Yamaska, a S. county of Quebec, Canada, on the S. bank of the St. Lawrence, where it expands into Lake St. Peter; area, 261 sq. m.; pop. in 1871, 16,317, of whom 15,800 were of French origin or descent. It is drained by the Nioolet river, and by the St. Francis and Yamaska, which here empty into the St. Lawrence. Capital, St. Francois.
Yamhill, a N. W. county of Oregon, bounded E. by the Willamette river, bordering W. on the Coast mountains, and intersected by the Yamhill river; area, 750 sq. m.; pop. in 1870, 5,012; in 1875, 5,447. The surface is undulating, and the soil, particularly in the east, fertile. It is traversed by the Oregon Central railroad. The chief productions in 1870 were 374,898 bushels of wheat, 219,939 of oats, 11,627 of barley, 31,610 of potatoes, 65,100 lbs. of wool, 103,162 of butter, and 7,261 tons of hay. There were 4,202 horses, 6,100 cattle, 18,851 sheep, and 13,602 swine; 8 flour mills, and 4 saw mills.
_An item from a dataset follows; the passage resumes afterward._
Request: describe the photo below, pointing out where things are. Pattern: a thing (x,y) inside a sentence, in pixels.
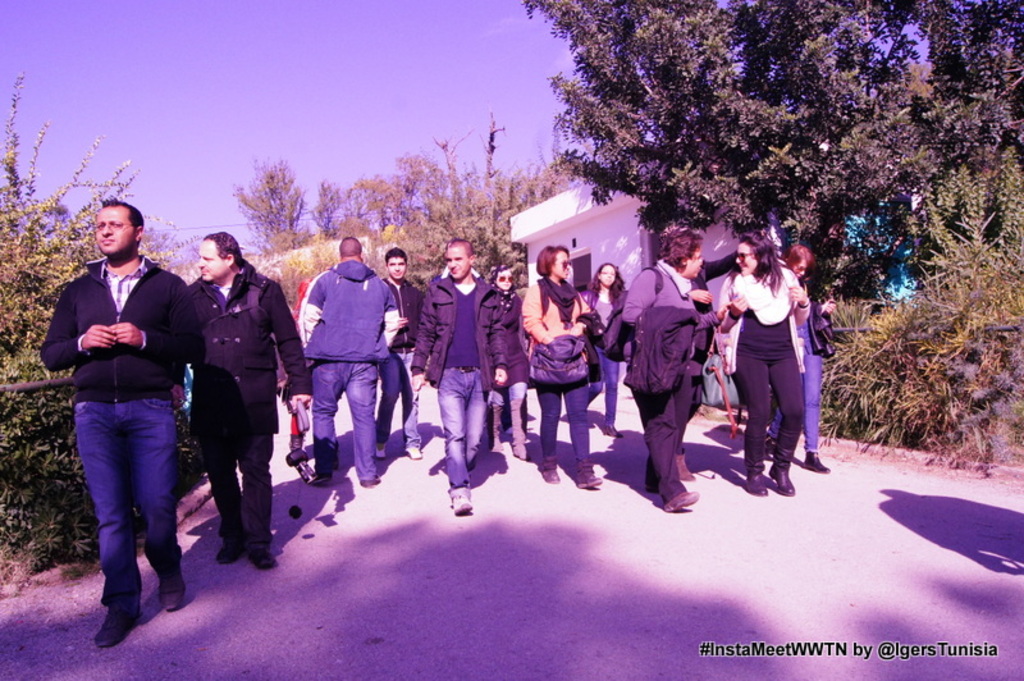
In this picture we can observe some people (318,397) walking on the road (484,532). There are men (358,318) and women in this picture. We can observe a black color watermark (883,648) on the right side (804,656). In the background (389,231) there are trees (672,128) and a sky (273,108).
Capital, Lafayette.
Yancey, a N. W. county of North Carolina, bordering on Tennessee, and bounded N. by the Nollichucky river; area, about 600 sq. m.; pop. in 1870, 5,909, of whom 308 were colored. The surface is mountainous, and lies between Iron mountain and the Blue Ridge. Mt. Mitchell, in the S. E. part, is about 6,500 ft. above the level of the sea. The chief productions in 1870 were 20,514 bushels of wheat, 113,683 of Indian corn, 28,207 of oats, 2,727 lbs. of butter, 8,980 of wool, 5,211 of tobacco, and 511 tons of hay. There were 760 horses, 1,963 milch cows, 2,702 other cattle, 5,518 sheep, and 8,244 swine. Capital, Burnsville.
Yankee, a familiar term applied in the United States to the inhabitants of the New England states, and after the outbreak of the civil war of 1861 employed by the inhabitants of the seceded states to designate those who remained loyal to the government. Foreigners have generally applied the term indiscriminately, and habitually in a disparaging sense, to all inhabitants of the United States. Of the many etymologies assigned to the word, the most probable is that of Heckewelder, viz.: that it is a corruption of the word English by the North American Indians, who pronounced it Yenghees or Yanghees.
Yankee Doodle, a tune that since the revolutionary war has been popular in the United States, and has become one of our national airs. It was known as long ago as the reign of Charles I., being then sung to the nursery rhyme "Lucy Lockit lost her pocket." In the time of Cromwell it was sung to the following rhyme, in which the words by which it is known first appear:
"Yankee Doodle came to town Upon a Kentish pony; He stuck a feather in his hat, And called him Maccaroni".
It is supposed to have been written to satirize Cromwell. The tune was played by the British bands in colonial times, and during the American revolution various doggerel verses were sung to it, many of them in ridicule of the Americans. In 1861 the legislature of South Carolina, by enactment, forbade the use of the tune in that state.